**SOURCE MATERIAL**
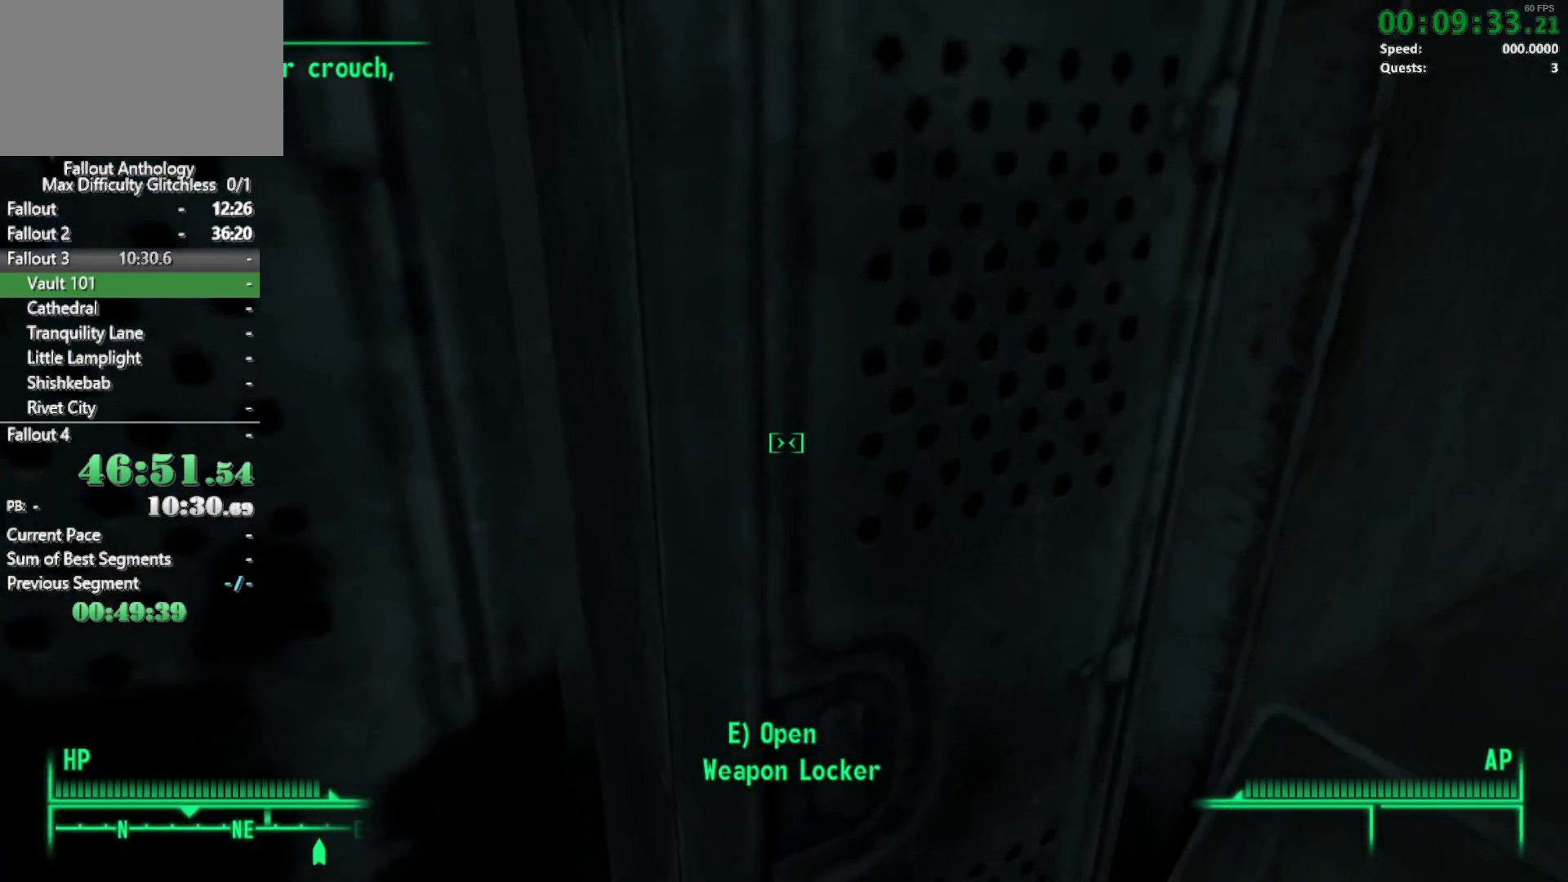
{"keys": [], "mouse": [], "events": []}
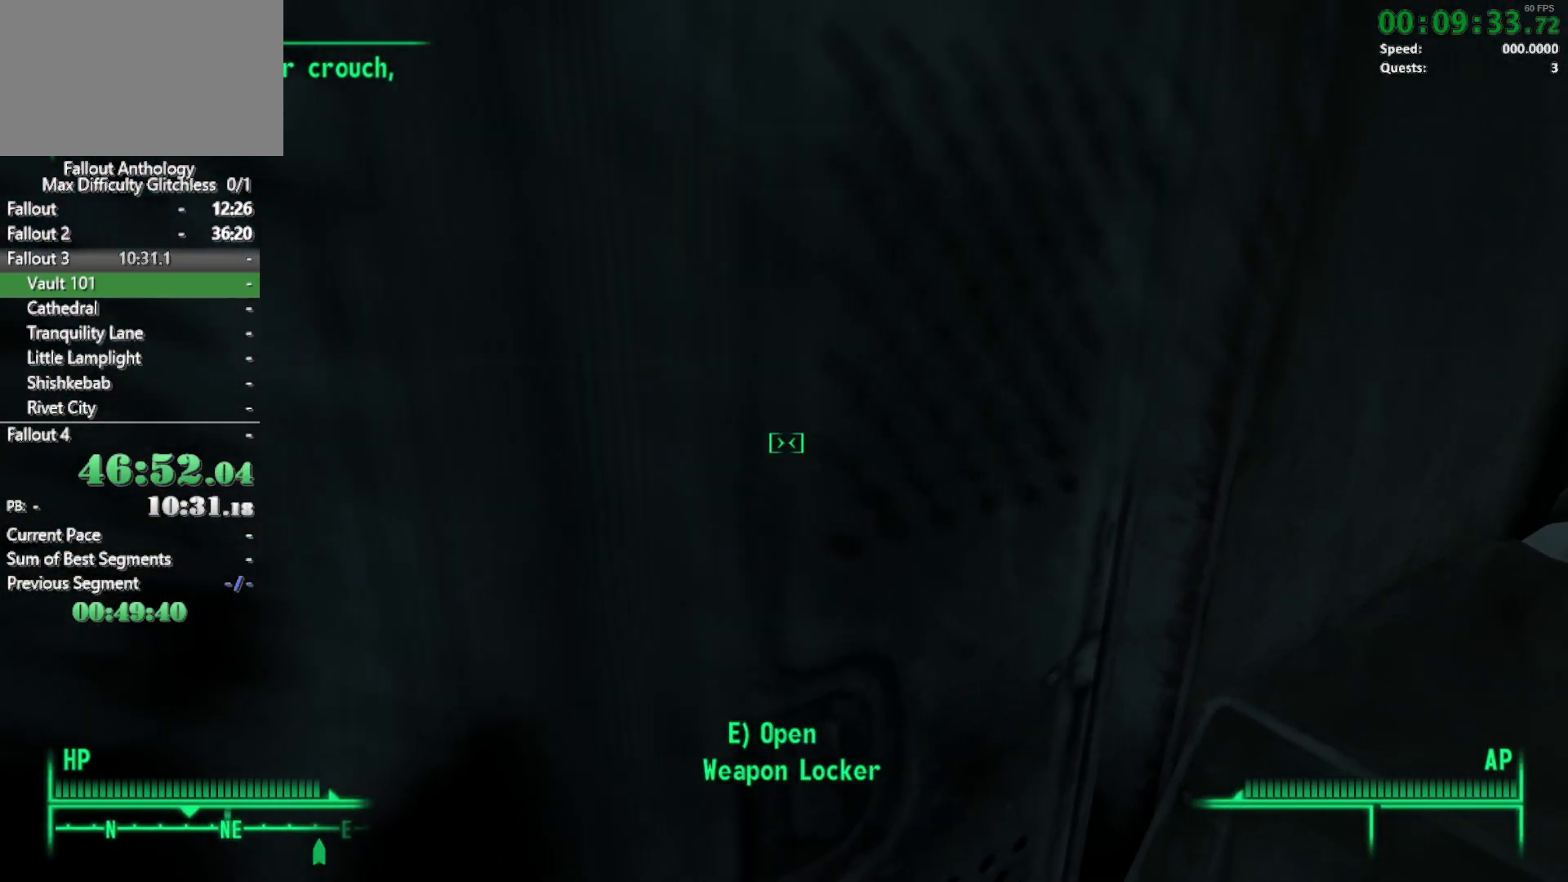
{"keys": [], "mouse": [], "events": [[117, "e", "down"], [217, "e", "up"]]}
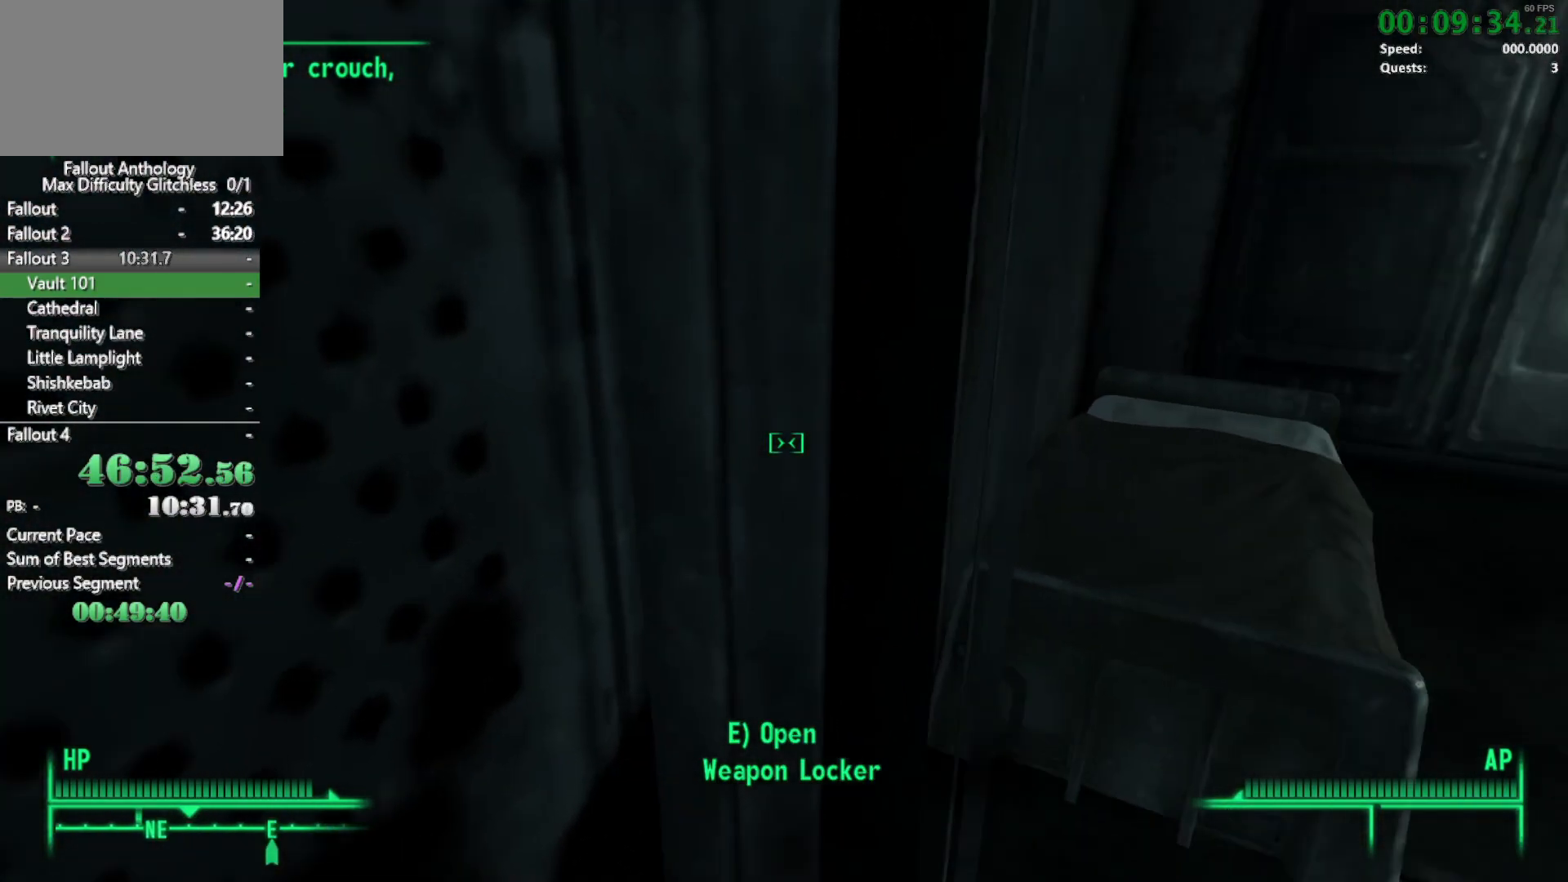
{"keys": [], "mouse": [], "events": [[367, "a", "down"], [467, "a", "up"]]}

**WHAT TO WORK ON**
Reproduce the material above exactly but drop all images.

**FINAL ANSWER**
{"keys": [], "mouse": [], "events": []}
{"keys": [], "mouse": [], "events": [[117, "e", "down"], [217, "e", "up"]]}
{"keys": [], "mouse": [], "events": [[367, "a", "down"], [467, "a", "up"]]}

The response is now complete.